Wednesday, September 30, 2009

Harry S. Dent, Jr.

Harry S. Dent, Jr. (born 1950) is an American financial newsletter writer. His latest book, The Great Depression Ahead, appeared on the New York Times Bestseller List.

Dent was born in Berkeley, California, United States, North America.[1]

Dent received his B.A. from the University of South Carolina, where he graduated #1 in his class. He earned an MBA from the Harvard Business School as a Baker Scholar.[citation needed]

Dent is the Founder of HS Dent Investment Management, an investment firm based in Tampa, Florida that advises the Dent Strategic Portfolio Fund mutual fund. Dent is also the president and founder of the H.S. Dent Foundation and H.S. Dent Publishing.

Dent writes an economic newsletter that reviews the economy in the US and around the world through demographic trends focusing on predictable consumer spending patterns, as well as financial markets, and has written seven books, of which two recent ones have been bestsellers:

The Great Depression Ahead (2009)
The Next Great Bubble Boom (2004)
The Roaring 2000s Investor (1999)
The Roaring 2000s (1998)
The Great Jobs Ahead (1995)
The Great Boom Ahead (1993)
Our Power to Predict (1989)
The basis of Dent's research is the highly predictable nature of consumer spending based on a family's formation pattern: minimal spending as young adults, increased spending while rearing children, peaking their spending as their children leave home, and then slowing spending during the last 15 years of working life (48-63) while saving more and preparing for retirement.

In the late 1980s, Dent forecasted that the Japanese economy, then the darling of the world, would soon enter a slowdown that would last more than a decade. In the early 1990s, he predicted that the DOW would reach 10k. Both of these predictions were met with much skepticism, and yet both eventually came to pass.

In Japan, Dent was using their peak of 45-50 year olds (1990-1994) as the beginning of a long slowdown.
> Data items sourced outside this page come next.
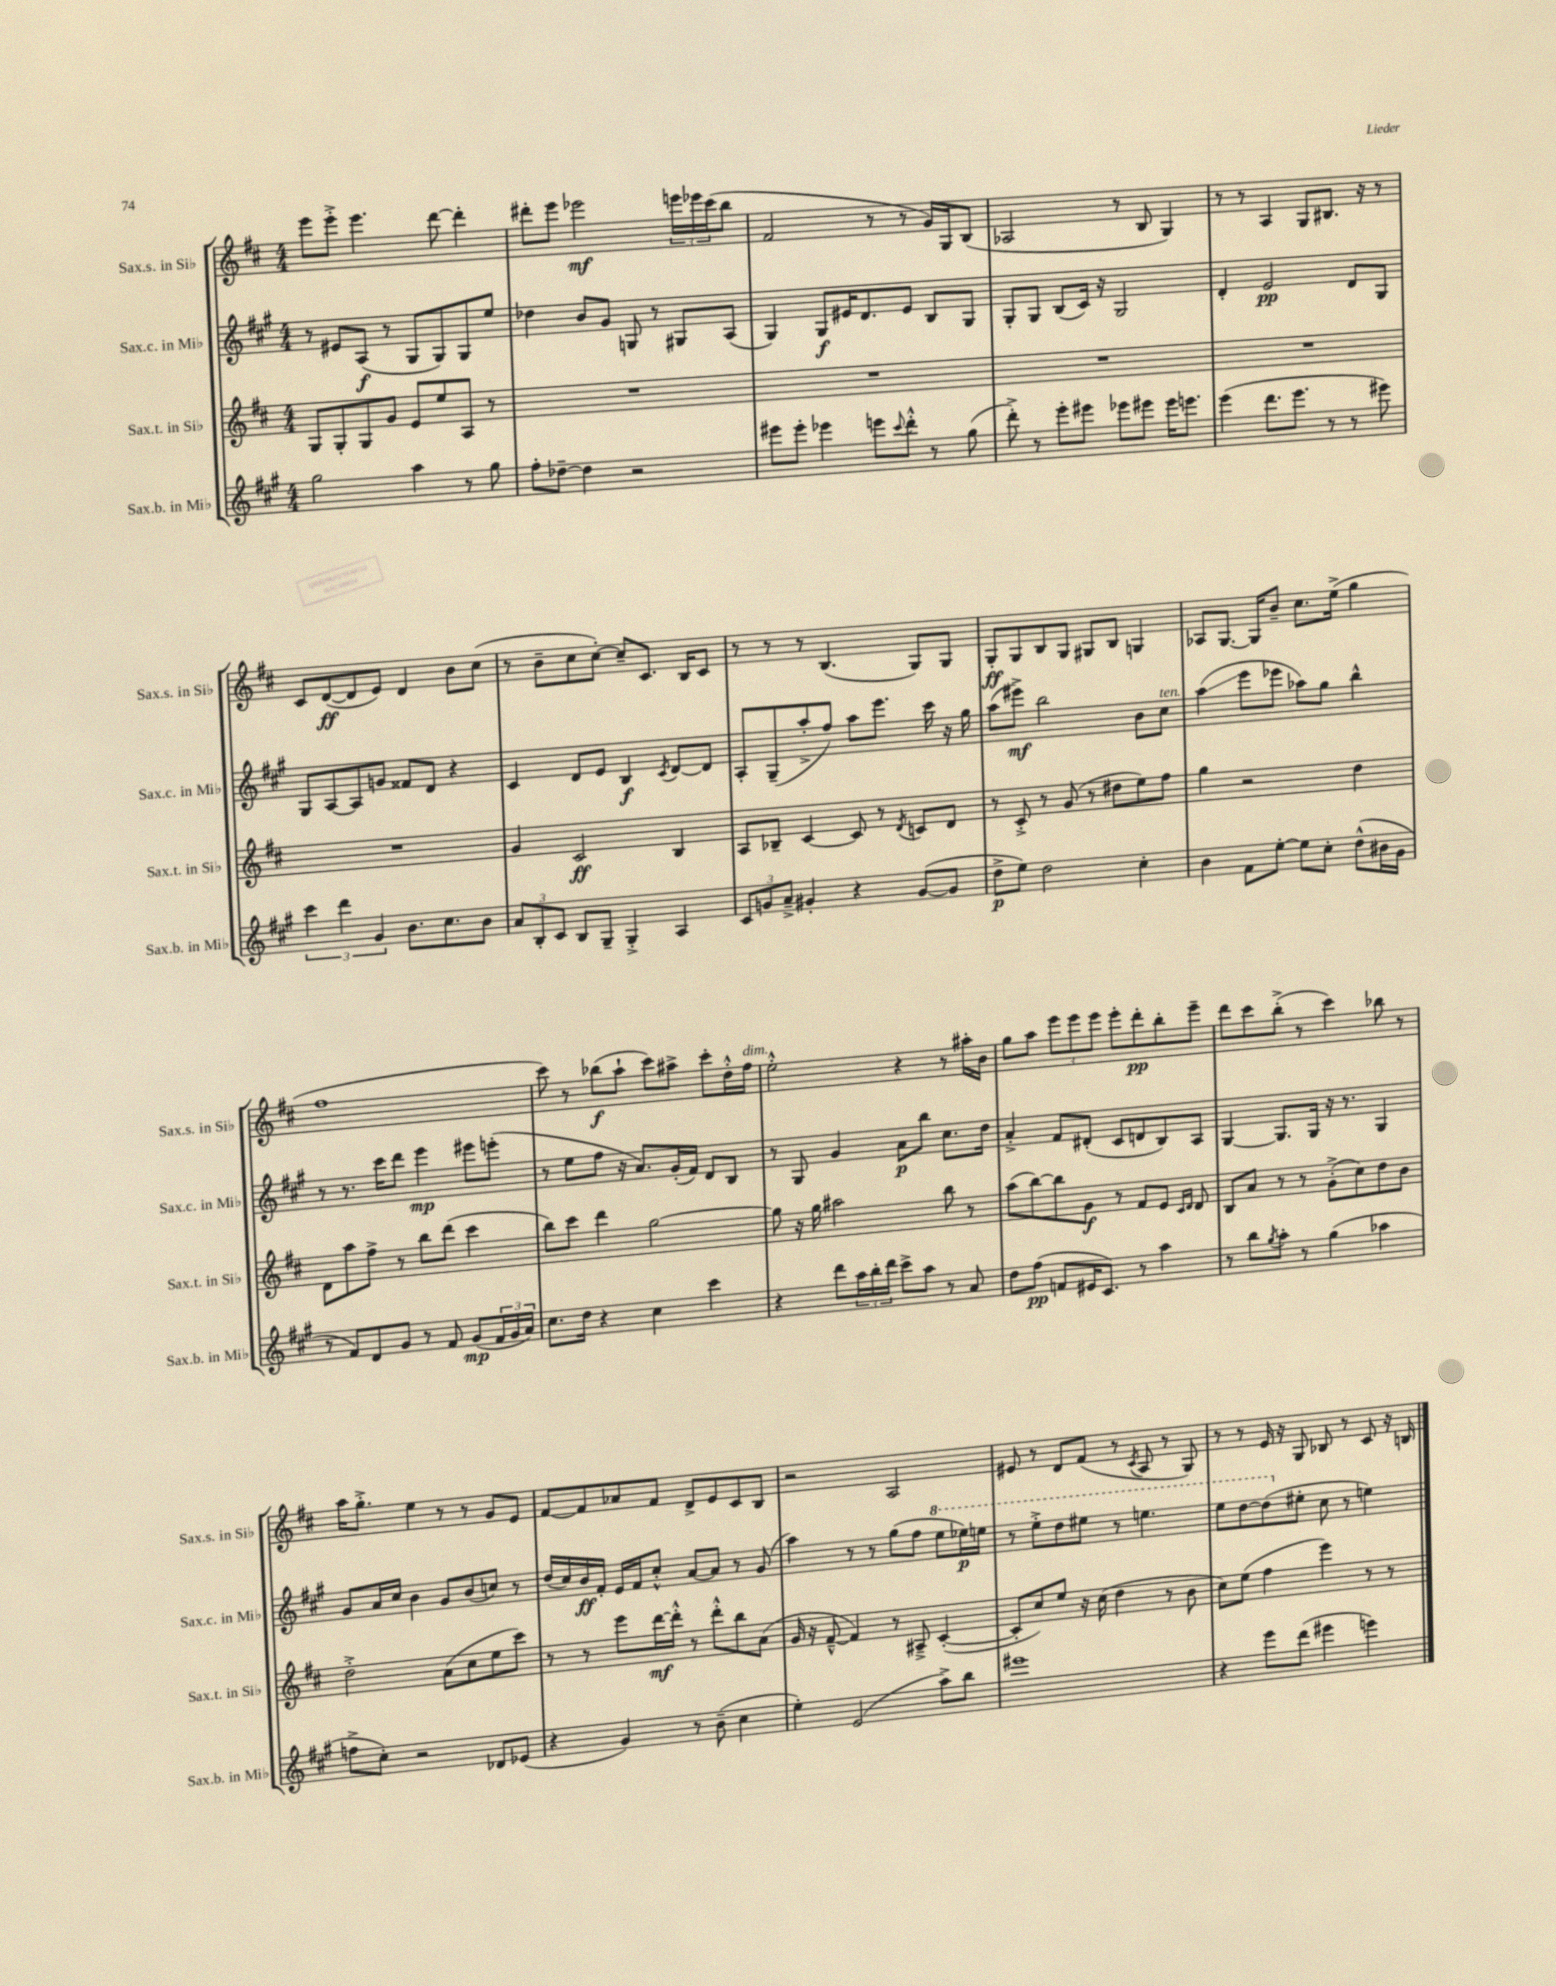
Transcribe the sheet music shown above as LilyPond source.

<<
\new StaffGroup <<
\new Staff = "s0" \with { instrumentName = "Sax.s. in Sib" shortInstrumentName = "Sax.s. in Sib" } {
    \clef treble \key d \major \numericTimeSignature \time 4/4
    e'''8 e'''8-.-> e'''4. d'''8~ d'''4-. |
    dis'''8-. e'''8 ees'''2\mf \tuplet 3/2 { e'''16 ees'''16 cis'''16( } b''8 |
    fis'2 r8 r8 g'16) g16 b8( |
    aes2 r8 b8 g4) |
    r8 r8 a4 g8 bis8. r16 r8 |
    cis'8 d'8~\ff( d'8 e'8) d'4 b'8 cis''8( |
    r8 b'8-- cis''8 cis''8~-.) cis''8-- cis'8. b16 cis'8 |
    r8 r8 r8 b4.( g8) g8 |
    g8-.\ff g8 b8 g8 gis8 b8 g4 |
    aes8 g8.~ g16 b'8-- cis''8. e''16->( g''4 |
    fis''1 |
    cis'''8) r8 bes''8\f( a''8-! cis'''8) ais''8-> cis'''8-. d''16-.-^ fis''16^\markup { \italic "dim." } |
    e''2-.-^ r4 r8 ais''16-. b'16 |
    g''8 a''8 \tuplet 3/2 { e'''8 e'''8 e'''8 } e'''8-. d'''8-.\pp b''8-. e'''8-- |
    d'''8 cis'''8 b''8-.->( r8 cis'''4) bes''8 r8 |
    a''16 g''8.-.-> e''4 r8 r8 g'8 e'8 |
    fis'8~ fis'8 aes'8 fis'8 d'8-> e'8 cis'8 b8 |
    r2 a2 |
    eis'8 r8 d'8 fis'8( r8 \acciaccatura { cis'8 } a8 r8 g8) |
    r8 r8 e'16 r16 g8 bes8 r8 cis'8 r16 b16 \bar "|." |
}
\new Staff = "s1" \with { instrumentName = "Sax.c. in Mib" shortInstrumentName = "Sax.c. in Mib" } {
    \clef treble \key a \major \numericTimeSignature \time 4/4
    r8 eis'8 a8\f( r8 gis8 gis8) gis8 e''8 |
    des''4 b'8 gis'8 g8 r8 gis8 a8( |
    gis4) gis8\f eis'16 d'8. eis'8 b8 gis8 |
    gis8-. gis8 b8( cis'16) r16 gis2 |
    d'4-. e'2\pp d'8 gis8 |
    gis8 a8~ a8 g'8 fisis'8 d'8 r4 |
    cis'4 d'8 e'8 b4\f \acciaccatura { cis'8 } d'8~ d'8 |
    a8-. gis8--( a''8-.-> fis''8) a''8 e'''8. cis'''16 r16 gis''16 |
    a''8( eis'''8->\mf) b''2 b'8 cis''8^\markup { \italic "ten." } |
    a''4\glissando( e'''8 ees'''8 aes''8) gis''8 b''4-^ |
    r8 r8. cis'''16 d'''8 e'''4\mp eis'''8 e'''8-.( |
    r8 e''8 fis''8 r16 a'8.) gis'16-.( fis'16) d'8 b8 |
    r8 gis8 gis'4 a'8\p b''8 cis''8. d''16 |
    a'4-.-> fis'8 dis'8-.( cis'8 d'8 b8) a8 |
    gis4~ gis8. gis16 r16 r8. gis4 |
    gis'8 a'16 cis''16 b'4 gis'8 b'8( c''8) r8 |
    d''16( cis''16) b'16\ff fis'16-. e'16 fis'16 cis''8-.-^ a'8~ a'8 r8 gis'8( |
    a''4) r8 r8 gis''8( fis''8 \ottava #1 e'''8 ees'''16\p) e'''16 |
    r8 e'''8-.-> d'''8 eis'''8 r8 e'''4. |
    e'''8 d'''8~ d'''8( \ottava #0 eis''8-. cis''8 r8 e''4) \bar "|." |
}
\new Staff = "s2" \with { instrumentName = "Sax.t. in Sib" shortInstrumentName = "Sax.t. in Sib" } {
    \clef treble \key d \major \numericTimeSignature \time 4/4
    g8 g8-. g8 g'8 e'8 e''8 a8 r8 |
    R1 |
    R1 |
    R1 |
    R1 |
    R1 |
    g'4 cis'2\ff b4 |
    a8 bes8-- cis'4~ cis'8 r8 \acciaccatura { d'8 } c'8 d'8 |
    r8 cis'8-.-> r8 g'8( r8 dis''8 e''8) fis''8 |
    g''4 r2 d''4 |
    d'8 a''8 fis''8-> r8 b''8 d'''8( cis'''4 |
    b''8) cis'''8 d'''4 g''2~ |
    g''8 r16 g''16 ais''2 b''8 r8 |
    a''8( b''8~) b''8 g'8\f r8 fis'8 e'8 \grace { cis'16 d'16 } d'8 |
    b8 a'8 r8 r8 g'8-.->( cis''8) d''8 b'8 |
    d''2-.-> a'8( cis''8 e''8 cis'''8) |
    r8 r8 e'''8 d'''16~\mf d'''16-.-^ r8 d'''8-.-^ b''8 a'8( |
    g'16 r16 fis'8~---^ fis'4) r8 ais8---> cis'4~-.( |
    cis'8-. cis''8) e''8 r16 cis''16( d''4 r8 b'8 |
    cis''8) e''8( fis''4 e'''4) r8 r8 \bar "|." |
}
\new Staff = "s3" \with { instrumentName = "Sax.b. in Mib" shortInstrumentName = "Sax.b. in Mib" } {
    \clef treble \key a \major \numericTimeSignature \time 4/4
    gis''2 a''4 r8 gis''8 |
    fis''8-. des''8~-- des''4 r2 |
    eis'''8 eis'''8-. ees'''4 e'''8 \appoggiatura { cis'''8 } d'''8-.-^ r8 gis''8( |
    d'''8-.->) r8 e'''8-. eis'''8 ees'''8 eis'''8 eis'''16 e'''8. |
    e'''4( d'''8. e'''8. r8 r8 eis'''8) |
    \tuplet 3/2 { cis'''4 d'''4 gis'4 } b'8. cis''8. b'8 |
    \tuplet 3/2 { a'8 b8-. cis'8 } b8 gis8-- gis4-.-> a4 |
    \tuplet 3/2 { cis'8 g'8 a'8---> } gis'4-. r4 gis'8~( gis'8 |
    d''8->\p e''8) d''2 cis''4-. |
    b'4 fis'8 e''8~-. e''8 cis''8-. d''8-^( bis'16 gis'16 |
    r8 fis'8) d'8 gis'8 r8 fis'8 gis'8\mp( \tuplet 3/2 { fis'16 gis'16 a'16) } |
    cis''8. d''16 r4 cis''4 cis'''4 |
    r4 d'''8 \tuplet 3/2 { a''16 b''16-. d'''16 } cis'''8-> a''8 r8 a'8 |
    d''8 fis''8\pp( f'8 eis'16 cis'8.) r8 a''4 |
    r8 b''8 \acciaccatura { gis''8 } a''8-. r8 gis''4( aes''4 |
    f''8-> cis''8-.) r2 des'8 ees'8( |
    r4 gis'4) r8 b'8--( cis''4 |
    e''4-.) e'2( a''8->) b''8 |
    eis'''1 |
    r4 e'''8 d'''8( eis'''4 e'''4) \bar "|." |
}
>>
>>
\layout { \context { \Score \remove "Bar_number_engraver" } }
In the US, he used, and continues to use, the peak year for 48-year-olds, 2009, as the top of a long term growth pattern.

In 2000, based on his forecast that economic growth would continue throughout the 2000s, Dent predicted that the DOW would reach 40k, a prediction which was repeated in his 2004 book. In his book, he also predicted the NASDAQ would reach 13-20k. In late 2006 he revised his forecasts to much lower levels, estimating the Dow would reach 16-18k and the NASDAQ 3-4k. In January 2006, he predicted that the DOW would reach 14-15k by the end of the year. It ended 2006 at 12,463, 11% below the lower end of his prediction. It ended 2007 at 13,264, again significantly lower than Dent's revised prediction of 15,000 by early 2008. Since then, the Dow crossed 14,000 in late 2007 before retrenching.

Dent popularized the baby boomer spending wave theory.[2] According to him, after baby-boomers' children leave home, they begin paying down debt and saving for retirement, which means spending less. That means that the stock-market should peak sometime between 2007 and 2009. This is based on his observation that spending peaks at around age 50 for individuals, the average age for a family's children to leave home.